In FIGS. 3 and 4, there is illustrated an alternative embodiment of dual combustion engine, which is generally indicated by numeral 10'. While the arrangement of the components in engine 10' varies in a number of ways from the arrangement of similar components in the embodiment of FIGS. 1 and 2, the use and operation of the components present is sufficiently similar to those of the first embodiment that it is necessary to discuss only the differences in construction and operation between the two embodiments. Accordingly, primed numerals have been utilized in FIGS. 3 and 4 to indicate components corresponding in operation and function to like elements of the embodiment of FIGS. 1 and 2.

The construction of engine 10' differs from that previously described in that the two cylinder banks each contain both a combustion cylinder 13' and an expansion cylinder 15'. It should also be noted that the satellite cylinders are completely eliminated and the longitudinally extending fixed volume combustion chamber 50' communicates directly with the combustion chambers 25' of the combustion cylinders 13' through transfer passages 62, which are controlled by spring-biased check valves 63. The compression ratio of the combustion cylinders is reduced in view of the absence of satellite cylinders.
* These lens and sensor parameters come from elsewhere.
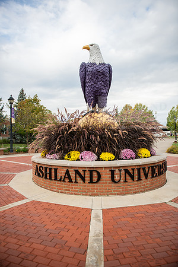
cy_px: 134
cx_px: 89
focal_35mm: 24
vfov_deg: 73.7
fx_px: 178
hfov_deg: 53.1
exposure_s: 1/400
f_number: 2.8
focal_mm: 24
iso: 125
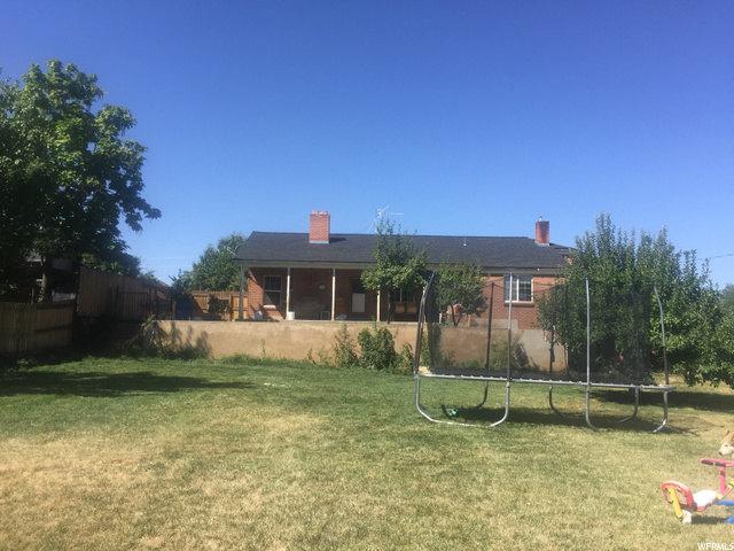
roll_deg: -2.2
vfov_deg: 48.2
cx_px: 367
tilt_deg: +4.8
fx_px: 615
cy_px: 276
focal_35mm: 29
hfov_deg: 61.7
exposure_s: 1/1522
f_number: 2.2
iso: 32
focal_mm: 4.15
Another variation in design is that the inlet valves 64 of expansion cylinders 15' are arranged to open outwardly in the fashion of a steam engine. Rocker means 65 are illustrated for actuating the inlet and exhaust valves of the combustion and expansion cylinders, respectively.

The operation of the alternative embodiment is like that of the embodiment first described in many respects. A charge of air is drawn into the combustion cylinders 13' and compressed, followed by the injection of a small amount of fuel and burning of the charge at substantially constant volume conditions. This causes further heating and compression, forcing the charge out through check valve 63 and into the fixed volume combustion chamber 50', at which point additional fuel is added and the mixture is ignited for burning at constant pressure. The remaining gases are then transferred into the expansion cylinders 15' and expanded in the manner previously described, with the resultant work output.

FIG. 6 shows a pressure-volume diagram illustrating the cycle of the alternative embodiment of FIGS. 3 and 4. Line 1'-2' represents the compression of the charge in cylinders 13'. Line 2'-3' represents constant volume combustion in these cylinders. Line 3'-4' shows constant pressure combustion in chamber 50'. Line 4'-5' illustrates expansion of the gases in the expansion cylinders 15' and Line 5'-1' shows the return to atmospheric pressure through exhausting of the charge.

While the invention has been described by reference to certain preferred embodiments, it should be apparent that numerous changes could be made in the manner of utilizing the inventive concepts disclosed in the arrangement and construction of combustion engines. Accordingly, it is intended that the invention not be limited except by the language of the following claims.